Farthing by Jo Walton
I’ve really enjoyed the Jo Walton novels that I’ve read—Tooth and Claw and Among Others—but neither blew my world up. I’d heard really good things about her Small Change trilogy (so named because the novels in it are Farthing, Ha’Penny, and Half a Crown), but my past experience with her didn’t send me out to the library immediately to pick up Farthing. It sort of meandered across my currently hypothetical desk at the end of June, languishing until I needed something to break the good-but-average rut my reading was in. Said rut was absolutely shattered.
Farthing takes place in an alternate 1940s, where the Third Reich has taken over Western Europe. The United Kingdom has made peace with Hitler and withdrawn into itself, in thanks large part to the Farthing set, a group of politicians and their family members nicknamed after a country house owned by the noble Eversley family. When the set’s weekend at Farthing ends in the murder of Sir James Thirkie, the man who made the peace, suspicion is immediately cast on David Kahn, the Jewish husband of Lucy, the Eversleys’ daughter. But Inspector Peter Carmichael feels the damning clue is a blind, and begins to investigate further. But is he—and Lucy, the novel’s other narrator—ready to face the consequences of prying into the lives of the powerful in such a perilous world?
Farthing alternates between Lucy’s perspective—at the end, she mentions that these are her writings—and Carmichael’s, which is told from third person. Opening with Lucy not only gets us closer to the murder, but immediately drags us into the familiar world of 1940s Britain and the unfamiliar political situation. I loved Lucy from the word go; she reminded me a bit of Amy Adams’ character in Miss Pettigrew Lives for a Day, honestly. She’s good-natured, impulsive, eccentric, and unendingly sweet. In her creative efforts to be discreet, she’s developed her own vocabulary for sexual orientations and adultery centered around place names. She loves her husband. And, perhaps most endearingly, when push comes to shove, Lucy pulls through quite clear-headedly, despite the way she’s treated by her family (her father coddles her, her mother despises her). I’d follow her anywhere, but then things just get better with Carmichael, a quiet, polite man who tries to do the right thing, which gets more and more complex as the novel wears on.

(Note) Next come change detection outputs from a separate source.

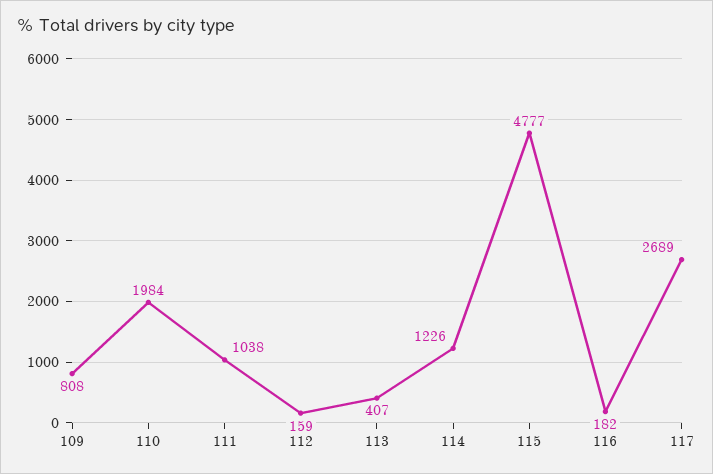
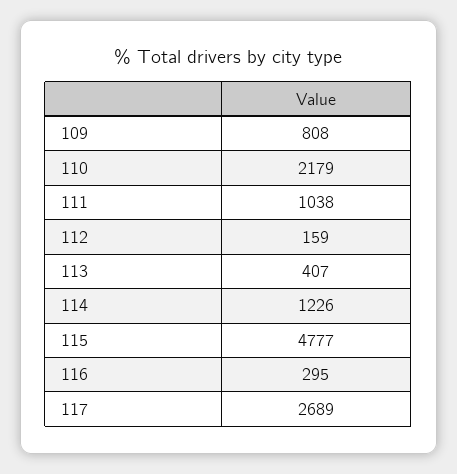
  {
    "109": 808,
-   "110": 1984,
+   "110": 2179,
    "111": 1038,
    "112": 159,
    "113": 407,
    "114": 1226,
    "115": 4777,
-   "116": 182,
+   "116": 295,
    "117": 2689
  }

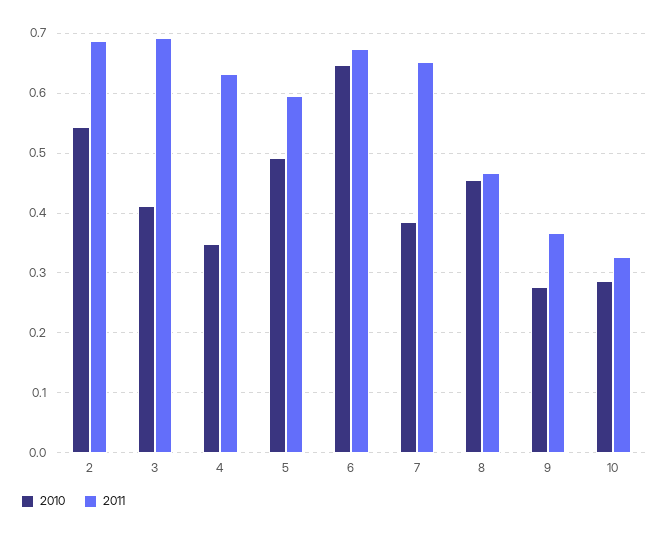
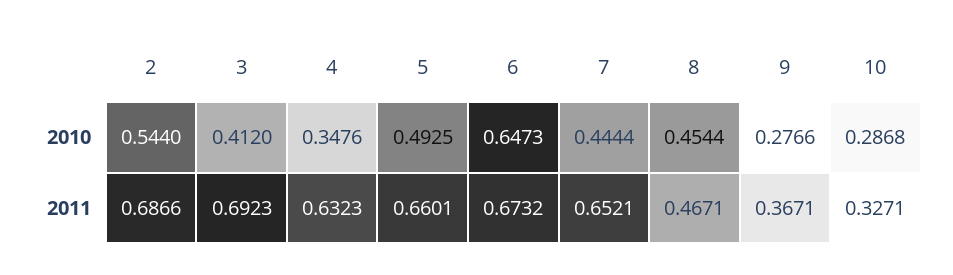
  {
    "2010": {
      "2": 0.544,
      "3": 0.412,
      "4": 0.3476,
      "5": 0.4925,
      "6": 0.6473,
-     "7": 0.38,
+     "7": 0.4444,
      "8": 0.4544,
      "9": 0.2766,
      "10": 0.2868
    },
    "2011": {
      "2": 0.6866,
      "3": 0.6923,
      "4": 0.6323,
-     "5": 0.6,
+     "5": 0.6601,
      "6": 0.6732,
      "7": 0.6521,
      "8": 0.4671,
      "9": 0.3671,
      "10": 0.3271
    }
  }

Walton is known for playing with genre, and here she uses the trappings of a cozy mystery to explore deeper political issues like fascism, but, at its heart, how good people can do awful things. At one point, Carmichael mentions meeting his opposite numbers in the Gestapo when investigating an international smuggling ring, and how he had a difficult time reconciling how nice they were with the policies of the Reich. By the end of the novel, Carmichael and Lucy both get a grip on this in the most heartbreaking of ways. Walton isn’t simply calling those who compromise cowards, but rather shows the shades of grey and complexities of trying to do the right thing. But there are often several right things, and, in the political climate of her novel, sometimes you are just one person. This is the central theme of the novel, and I had to take a moment after reading it to just digest it. It hits home, and it hits home hard.
Walton is also very deft at mimicking styles while maintaining her own voice; again, it’s very much a cozy mystery, although it brutally subverts the supposedly satisfying formula of the mystery in order to better punch you in the stomach. In fact, the history of the mystery is played with in one line that made it into my commonplace book—when Carmichael’s assistant quotes Holmes, he reminds him that their superiors hate it when people do that. Farthing is actually fairly funny. Lucy’s voice is, as I’ve said, brilliant, and her unique way of looking at the world (while it’s never stated, I’m guessing Lucy has a taste for sculpture) is just fun to follow, especially as she tries to explain the peculiar lifestyle of her family. The humor is used to heighten the horror of the novel, which Lucy herself recognizes towards the end of this book. In that way, it’s a very economical novel; everything in service to the point Walton’s trying to make, although it never feels didactic at all.
Now, to get my hands on Ha’Penny…
Bottom line: Farthing is a thoughtful exploration of how good people can do awful things, via a cozy murder mystery in an alternate 1940s Britain where they’re at peace with a Continent-spanning Reich. The characters, Lucy in particular, are brilliantly written, and the way Walton uses their stories to illustrate her point without being didactic is masterful. Just fantastic.
I rented this book from the public library.
Alternate history and a mystery? This sounds too good to pass up. You really sold me by telling me that Lucy’s character and voice were so well done. Excellent review!
Aw, thanks! I hope you enjoy it—as well as Lucy!